-- Extracted material follows --

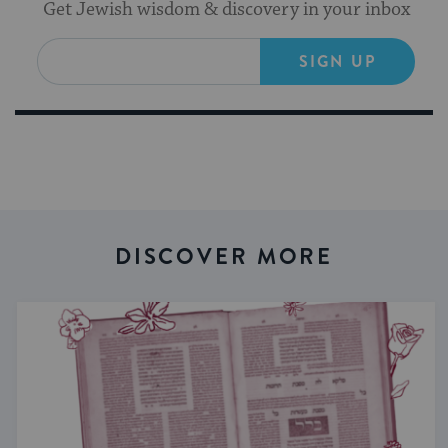
Get Jewish wisdom & discovery in your inbox
SIGN UP
DISCOVER MORE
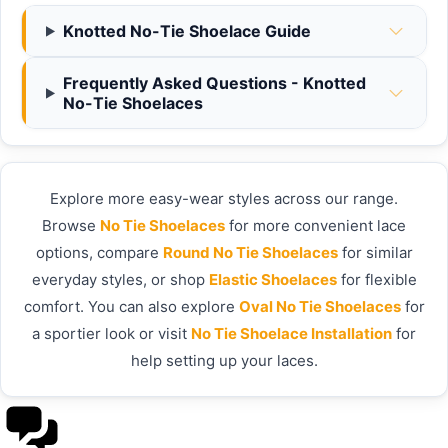
Knotted No-Tie Shoelace Guide
Frequently Asked Questions - Knotted
No-Tie Shoelaces
Explore more easy-wear styles across our range.
Browse
No Tie Shoelaces
for more convenient lace
options, compare
Round No Tie Shoelaces
for similar
everyday styles, or shop
Elastic Shoelaces
for flexible
comfort. You can also explore
Oval No Tie Shoelaces
for
a sportier look or visit
No Tie Shoelace Installation
for
help setting up your laces.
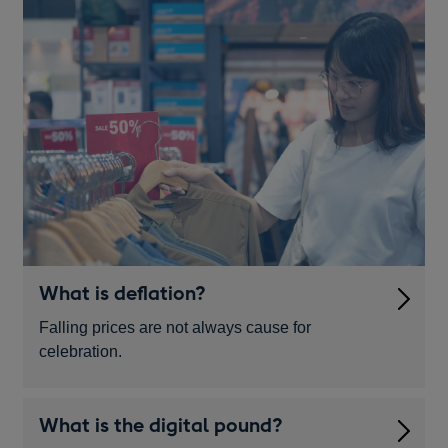
What is deflation?
Falling prices are not always cause for
celebration.
What is the digital pound?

-- Extracted material concluded --

Directions for this task: Reproduce every line of text from the records above word for word, leaving the pictures out.

Expected answer:
Get Jewish wisdom & discovery in your inbox
SIGN UP
DISCOVER MORE
Knotted No-Tie Shoelace Guide
Frequently Asked Questions - Knotted
No-Tie Shoelaces
Explore more easy-wear styles across our range.
Browse
No Tie Shoelaces
for more convenient lace
options, compare
Round No Tie Shoelaces
for similar
everyday styles, or shop
Elastic Shoelaces
for flexible
comfort. You can also explore
Oval No Tie Shoelaces
for
a sportier look or visit
No Tie Shoelace Installation
for
help setting up your laces.
What is deflation?
Falling prices are not always cause for
celebration.
What is the digital pound?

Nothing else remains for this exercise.